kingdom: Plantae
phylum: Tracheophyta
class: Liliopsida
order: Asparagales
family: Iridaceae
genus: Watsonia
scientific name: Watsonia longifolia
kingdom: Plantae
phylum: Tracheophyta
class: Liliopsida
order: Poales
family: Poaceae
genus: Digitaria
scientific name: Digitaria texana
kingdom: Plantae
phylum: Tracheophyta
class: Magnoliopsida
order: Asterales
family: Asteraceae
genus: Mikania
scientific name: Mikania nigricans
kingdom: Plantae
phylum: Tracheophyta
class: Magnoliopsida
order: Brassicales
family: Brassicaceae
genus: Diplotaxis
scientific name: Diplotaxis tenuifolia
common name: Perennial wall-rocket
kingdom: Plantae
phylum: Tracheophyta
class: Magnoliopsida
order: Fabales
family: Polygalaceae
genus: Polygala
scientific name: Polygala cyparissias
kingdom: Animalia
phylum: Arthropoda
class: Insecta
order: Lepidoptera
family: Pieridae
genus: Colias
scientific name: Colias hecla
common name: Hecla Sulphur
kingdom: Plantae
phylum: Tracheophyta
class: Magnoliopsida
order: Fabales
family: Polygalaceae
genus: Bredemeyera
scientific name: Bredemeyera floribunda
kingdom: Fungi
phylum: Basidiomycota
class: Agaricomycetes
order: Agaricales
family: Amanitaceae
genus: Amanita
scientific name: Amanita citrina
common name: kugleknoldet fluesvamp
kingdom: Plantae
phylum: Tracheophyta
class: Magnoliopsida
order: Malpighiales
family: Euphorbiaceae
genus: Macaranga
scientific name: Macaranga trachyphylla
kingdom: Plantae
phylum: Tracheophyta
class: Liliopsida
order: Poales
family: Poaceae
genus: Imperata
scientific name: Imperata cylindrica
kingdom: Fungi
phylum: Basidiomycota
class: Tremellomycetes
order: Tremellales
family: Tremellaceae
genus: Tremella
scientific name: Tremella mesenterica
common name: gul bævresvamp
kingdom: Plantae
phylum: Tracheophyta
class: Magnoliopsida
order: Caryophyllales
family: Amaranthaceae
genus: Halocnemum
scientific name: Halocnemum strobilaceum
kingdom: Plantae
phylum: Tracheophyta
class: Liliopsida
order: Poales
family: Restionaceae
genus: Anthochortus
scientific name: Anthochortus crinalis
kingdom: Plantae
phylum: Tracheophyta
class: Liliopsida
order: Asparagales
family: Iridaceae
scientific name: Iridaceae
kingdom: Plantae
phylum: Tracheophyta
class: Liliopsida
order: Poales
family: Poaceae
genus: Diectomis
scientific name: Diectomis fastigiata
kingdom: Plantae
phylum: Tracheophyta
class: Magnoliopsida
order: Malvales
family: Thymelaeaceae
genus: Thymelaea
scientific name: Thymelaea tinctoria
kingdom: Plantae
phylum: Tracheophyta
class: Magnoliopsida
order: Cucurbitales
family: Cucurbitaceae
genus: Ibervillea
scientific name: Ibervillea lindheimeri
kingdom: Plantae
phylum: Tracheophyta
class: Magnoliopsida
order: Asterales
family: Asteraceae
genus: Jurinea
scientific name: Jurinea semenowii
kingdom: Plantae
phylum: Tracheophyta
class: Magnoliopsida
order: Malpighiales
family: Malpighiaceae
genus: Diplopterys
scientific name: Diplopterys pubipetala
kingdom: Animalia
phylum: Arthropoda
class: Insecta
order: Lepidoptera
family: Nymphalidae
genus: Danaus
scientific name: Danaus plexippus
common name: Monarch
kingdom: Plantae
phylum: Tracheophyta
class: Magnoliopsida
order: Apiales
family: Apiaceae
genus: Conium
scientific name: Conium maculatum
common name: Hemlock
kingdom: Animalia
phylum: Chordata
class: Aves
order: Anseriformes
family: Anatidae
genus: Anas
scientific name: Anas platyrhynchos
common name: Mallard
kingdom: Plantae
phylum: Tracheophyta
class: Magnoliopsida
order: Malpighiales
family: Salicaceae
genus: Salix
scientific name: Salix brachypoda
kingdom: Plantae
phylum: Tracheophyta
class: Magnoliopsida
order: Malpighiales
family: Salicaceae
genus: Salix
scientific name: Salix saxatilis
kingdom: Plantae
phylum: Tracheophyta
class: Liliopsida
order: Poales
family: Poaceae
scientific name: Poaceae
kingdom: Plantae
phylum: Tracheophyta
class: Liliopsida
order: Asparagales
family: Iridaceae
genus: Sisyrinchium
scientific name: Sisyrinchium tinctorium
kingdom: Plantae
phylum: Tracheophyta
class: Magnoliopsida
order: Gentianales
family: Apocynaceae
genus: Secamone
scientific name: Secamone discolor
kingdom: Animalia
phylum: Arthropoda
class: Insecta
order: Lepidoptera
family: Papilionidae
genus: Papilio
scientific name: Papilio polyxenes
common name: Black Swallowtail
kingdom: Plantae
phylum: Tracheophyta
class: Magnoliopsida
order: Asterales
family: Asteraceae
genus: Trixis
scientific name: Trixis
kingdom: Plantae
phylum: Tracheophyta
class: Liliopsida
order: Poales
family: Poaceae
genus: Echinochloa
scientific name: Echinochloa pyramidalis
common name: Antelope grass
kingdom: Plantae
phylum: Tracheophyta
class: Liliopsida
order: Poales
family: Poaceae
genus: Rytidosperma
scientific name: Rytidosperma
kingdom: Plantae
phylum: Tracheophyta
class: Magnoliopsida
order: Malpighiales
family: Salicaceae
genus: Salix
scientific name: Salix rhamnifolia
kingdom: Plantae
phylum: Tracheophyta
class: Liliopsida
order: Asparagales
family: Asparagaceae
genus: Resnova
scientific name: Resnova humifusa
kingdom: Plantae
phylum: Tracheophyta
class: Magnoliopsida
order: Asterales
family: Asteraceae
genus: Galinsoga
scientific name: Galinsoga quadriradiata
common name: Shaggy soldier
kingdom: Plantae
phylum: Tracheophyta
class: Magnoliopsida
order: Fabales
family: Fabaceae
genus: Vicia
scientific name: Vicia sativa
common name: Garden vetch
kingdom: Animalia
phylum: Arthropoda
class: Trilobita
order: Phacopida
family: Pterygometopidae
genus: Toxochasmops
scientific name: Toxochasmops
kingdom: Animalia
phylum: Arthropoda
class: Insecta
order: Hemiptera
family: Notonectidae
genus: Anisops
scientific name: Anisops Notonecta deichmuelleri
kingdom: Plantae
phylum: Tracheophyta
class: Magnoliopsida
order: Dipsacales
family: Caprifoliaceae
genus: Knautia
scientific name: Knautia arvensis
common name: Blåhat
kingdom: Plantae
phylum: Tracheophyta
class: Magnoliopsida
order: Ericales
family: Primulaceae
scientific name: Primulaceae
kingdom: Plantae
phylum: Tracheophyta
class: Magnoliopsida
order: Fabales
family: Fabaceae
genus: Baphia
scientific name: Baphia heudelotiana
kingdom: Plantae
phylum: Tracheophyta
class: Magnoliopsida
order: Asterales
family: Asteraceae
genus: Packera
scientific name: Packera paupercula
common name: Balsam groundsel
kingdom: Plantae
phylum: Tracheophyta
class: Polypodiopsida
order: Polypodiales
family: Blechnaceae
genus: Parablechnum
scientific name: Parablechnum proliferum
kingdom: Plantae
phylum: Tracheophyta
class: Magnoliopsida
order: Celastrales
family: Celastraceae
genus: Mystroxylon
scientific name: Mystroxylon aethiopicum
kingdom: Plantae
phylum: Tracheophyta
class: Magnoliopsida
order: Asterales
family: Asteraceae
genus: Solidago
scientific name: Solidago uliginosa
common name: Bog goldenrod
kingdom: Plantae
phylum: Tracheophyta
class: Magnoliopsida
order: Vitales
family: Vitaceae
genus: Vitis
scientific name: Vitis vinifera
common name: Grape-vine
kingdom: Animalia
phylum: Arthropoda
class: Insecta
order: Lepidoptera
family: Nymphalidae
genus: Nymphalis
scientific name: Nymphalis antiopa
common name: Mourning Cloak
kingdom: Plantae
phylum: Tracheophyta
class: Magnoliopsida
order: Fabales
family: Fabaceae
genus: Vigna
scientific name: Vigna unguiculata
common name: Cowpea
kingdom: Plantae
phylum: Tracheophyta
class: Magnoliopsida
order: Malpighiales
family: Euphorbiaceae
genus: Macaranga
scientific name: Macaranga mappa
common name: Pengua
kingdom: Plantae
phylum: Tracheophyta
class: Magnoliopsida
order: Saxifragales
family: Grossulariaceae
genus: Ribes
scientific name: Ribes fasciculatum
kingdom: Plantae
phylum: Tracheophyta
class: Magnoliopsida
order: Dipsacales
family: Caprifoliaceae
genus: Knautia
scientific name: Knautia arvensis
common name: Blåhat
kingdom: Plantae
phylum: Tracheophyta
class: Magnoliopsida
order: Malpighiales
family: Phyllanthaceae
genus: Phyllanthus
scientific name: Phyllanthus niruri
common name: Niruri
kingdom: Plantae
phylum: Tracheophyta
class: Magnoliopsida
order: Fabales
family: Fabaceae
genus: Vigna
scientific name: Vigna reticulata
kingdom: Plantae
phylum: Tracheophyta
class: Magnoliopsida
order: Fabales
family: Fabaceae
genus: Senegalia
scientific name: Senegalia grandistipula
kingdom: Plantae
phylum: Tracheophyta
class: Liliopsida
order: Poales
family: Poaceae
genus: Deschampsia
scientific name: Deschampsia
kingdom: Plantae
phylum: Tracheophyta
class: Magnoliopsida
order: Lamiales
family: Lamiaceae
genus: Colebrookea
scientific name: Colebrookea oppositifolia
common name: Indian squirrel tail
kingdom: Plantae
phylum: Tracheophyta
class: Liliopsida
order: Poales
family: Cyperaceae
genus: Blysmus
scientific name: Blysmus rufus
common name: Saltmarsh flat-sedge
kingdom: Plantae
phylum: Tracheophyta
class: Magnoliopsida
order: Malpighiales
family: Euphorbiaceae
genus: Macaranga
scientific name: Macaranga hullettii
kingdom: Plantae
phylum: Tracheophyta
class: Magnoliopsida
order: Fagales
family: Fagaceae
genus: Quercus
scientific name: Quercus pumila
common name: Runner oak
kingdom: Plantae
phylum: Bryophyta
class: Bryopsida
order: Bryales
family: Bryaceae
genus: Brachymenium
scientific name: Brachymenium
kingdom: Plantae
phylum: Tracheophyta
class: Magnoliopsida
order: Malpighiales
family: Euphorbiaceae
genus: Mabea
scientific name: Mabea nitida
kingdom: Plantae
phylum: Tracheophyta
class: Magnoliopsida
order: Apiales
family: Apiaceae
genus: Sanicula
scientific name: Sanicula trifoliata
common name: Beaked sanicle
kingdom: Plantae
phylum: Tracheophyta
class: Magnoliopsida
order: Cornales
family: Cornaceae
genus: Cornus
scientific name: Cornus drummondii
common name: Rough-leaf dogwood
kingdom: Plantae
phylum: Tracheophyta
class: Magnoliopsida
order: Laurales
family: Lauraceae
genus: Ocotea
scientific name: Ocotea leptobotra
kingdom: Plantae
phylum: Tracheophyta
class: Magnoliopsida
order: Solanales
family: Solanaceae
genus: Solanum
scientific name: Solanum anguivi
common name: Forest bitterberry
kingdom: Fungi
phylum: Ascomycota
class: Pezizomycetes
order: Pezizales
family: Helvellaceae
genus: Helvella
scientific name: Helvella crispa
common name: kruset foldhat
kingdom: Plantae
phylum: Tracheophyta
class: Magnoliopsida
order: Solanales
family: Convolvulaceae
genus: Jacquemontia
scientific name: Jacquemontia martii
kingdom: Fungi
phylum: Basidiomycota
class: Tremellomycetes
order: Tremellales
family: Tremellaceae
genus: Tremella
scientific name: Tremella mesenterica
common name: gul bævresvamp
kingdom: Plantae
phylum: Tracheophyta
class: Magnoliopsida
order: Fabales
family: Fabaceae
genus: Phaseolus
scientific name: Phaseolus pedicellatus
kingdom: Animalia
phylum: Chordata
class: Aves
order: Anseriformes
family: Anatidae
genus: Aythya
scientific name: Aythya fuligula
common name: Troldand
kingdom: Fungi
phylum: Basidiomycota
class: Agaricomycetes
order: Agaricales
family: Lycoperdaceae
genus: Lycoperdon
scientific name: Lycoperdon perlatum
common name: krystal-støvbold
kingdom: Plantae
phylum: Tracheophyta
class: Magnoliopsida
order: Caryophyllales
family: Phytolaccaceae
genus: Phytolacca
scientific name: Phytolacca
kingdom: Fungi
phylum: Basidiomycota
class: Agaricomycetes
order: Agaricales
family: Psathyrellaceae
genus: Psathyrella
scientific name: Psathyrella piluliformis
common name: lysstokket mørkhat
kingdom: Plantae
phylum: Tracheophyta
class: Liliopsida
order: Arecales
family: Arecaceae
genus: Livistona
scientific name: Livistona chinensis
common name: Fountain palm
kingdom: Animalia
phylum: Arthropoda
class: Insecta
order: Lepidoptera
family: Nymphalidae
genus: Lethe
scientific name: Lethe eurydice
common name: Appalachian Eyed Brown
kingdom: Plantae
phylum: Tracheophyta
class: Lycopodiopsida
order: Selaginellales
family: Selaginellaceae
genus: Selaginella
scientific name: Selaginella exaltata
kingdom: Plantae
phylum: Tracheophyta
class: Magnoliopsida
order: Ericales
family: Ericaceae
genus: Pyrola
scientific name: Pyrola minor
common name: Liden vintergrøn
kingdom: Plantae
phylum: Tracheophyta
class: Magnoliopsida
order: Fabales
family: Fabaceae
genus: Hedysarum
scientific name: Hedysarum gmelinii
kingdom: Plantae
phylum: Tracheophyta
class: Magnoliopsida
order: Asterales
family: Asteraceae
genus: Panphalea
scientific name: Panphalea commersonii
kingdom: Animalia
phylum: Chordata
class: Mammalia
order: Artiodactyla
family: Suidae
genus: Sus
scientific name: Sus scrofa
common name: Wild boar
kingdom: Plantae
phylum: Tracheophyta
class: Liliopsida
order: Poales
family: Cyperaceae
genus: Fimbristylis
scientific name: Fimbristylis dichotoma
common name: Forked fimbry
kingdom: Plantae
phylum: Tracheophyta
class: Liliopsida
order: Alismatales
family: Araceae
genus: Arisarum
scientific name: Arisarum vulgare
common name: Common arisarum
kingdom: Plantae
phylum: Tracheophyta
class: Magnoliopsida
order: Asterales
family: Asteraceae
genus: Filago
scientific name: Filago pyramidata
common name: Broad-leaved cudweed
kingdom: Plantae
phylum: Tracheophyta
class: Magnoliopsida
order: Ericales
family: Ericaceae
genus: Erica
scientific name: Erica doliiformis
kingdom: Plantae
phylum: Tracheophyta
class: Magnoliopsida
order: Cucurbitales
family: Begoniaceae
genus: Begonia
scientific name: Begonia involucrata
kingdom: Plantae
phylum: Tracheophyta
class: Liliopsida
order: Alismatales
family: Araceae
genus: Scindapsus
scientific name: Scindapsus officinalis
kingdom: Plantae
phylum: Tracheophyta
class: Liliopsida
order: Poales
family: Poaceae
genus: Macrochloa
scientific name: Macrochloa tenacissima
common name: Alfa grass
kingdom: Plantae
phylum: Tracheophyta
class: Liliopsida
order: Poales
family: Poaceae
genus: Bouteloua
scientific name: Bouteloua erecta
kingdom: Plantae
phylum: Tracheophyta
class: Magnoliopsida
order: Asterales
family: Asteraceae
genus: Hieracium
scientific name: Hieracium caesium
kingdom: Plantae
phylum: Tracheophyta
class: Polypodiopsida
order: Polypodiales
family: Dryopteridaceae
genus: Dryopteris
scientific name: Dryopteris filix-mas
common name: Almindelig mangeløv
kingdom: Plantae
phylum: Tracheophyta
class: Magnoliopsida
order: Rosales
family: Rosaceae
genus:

THE REQUEST | Replace "scientific name" with "species" in the rows from the line with "genus: Ibervillea" to the line with "scientific name: Papilio polyxenes", both ends included. Give back only those lines, with nothing else changed.

SOLUTION |
genus: Ibervillea
species: Ibervillea lindheimeri
kingdom: Plantae
phylum: Tracheophyta
class: Magnoliopsida
order: Asterales
family: Asteraceae
genus: Jurinea
species: Jurinea semenowii
kingdom: Plantae
phylum: Tracheophyta
class: Magnoliopsida
order: Malpighiales
family: Malpighiaceae
genus: Diplopterys
species: Diplopterys pubipetala
kingdom: Animalia
phylum: Arthropoda
class: Insecta
order: Lepidoptera
family: Nymphalidae
genus: Danaus
species: Danaus plexippus
common name: Monarch
kingdom: Plantae
phylum: Tracheophyta
class: Magnoliopsida
order: Apiales
family: Apiaceae
genus: Conium
species: Conium maculatum
common name: Hemlock
kingdom: Animalia
phylum: Chordata
class: Aves
order: Anseriformes
family: Anatidae
genus: Anas
species: Anas platyrhynchos
common name: Mallard
kingdom: Plantae
phylum: Tracheophyta
class: Magnoliopsida
order: Malpighiales
family: Salicaceae
genus: Salix
species: Salix brachypoda
kingdom: Plantae
phylum: Tracheophyta
class: Magnoliopsida
order: Malpighiales
family: Salicaceae
genus: Salix
species: Salix saxatilis
kingdom: Plantae
phylum: Tracheophyta
class: Liliopsida
order: Poales
family: Poaceae
species: Poaceae
kingdom: Plantae
phylum: Tracheophyta
class: Liliopsida
order: Asparagales
family: Iridaceae
genus: Sisyrinchium
species: Sisyrinchium tinctorium
kingdom: Plantae
phylum: Tracheophyta
class: Magnoliopsida
order: Gentianales
family: Apocynaceae
genus: Secamone
species: Secamone discolor
kingdom: Animalia
phylum: Arthropoda
class: Insecta
order: Lepidoptera
family: Papilionidae
genus: Papilio
species: Papilio polyxenes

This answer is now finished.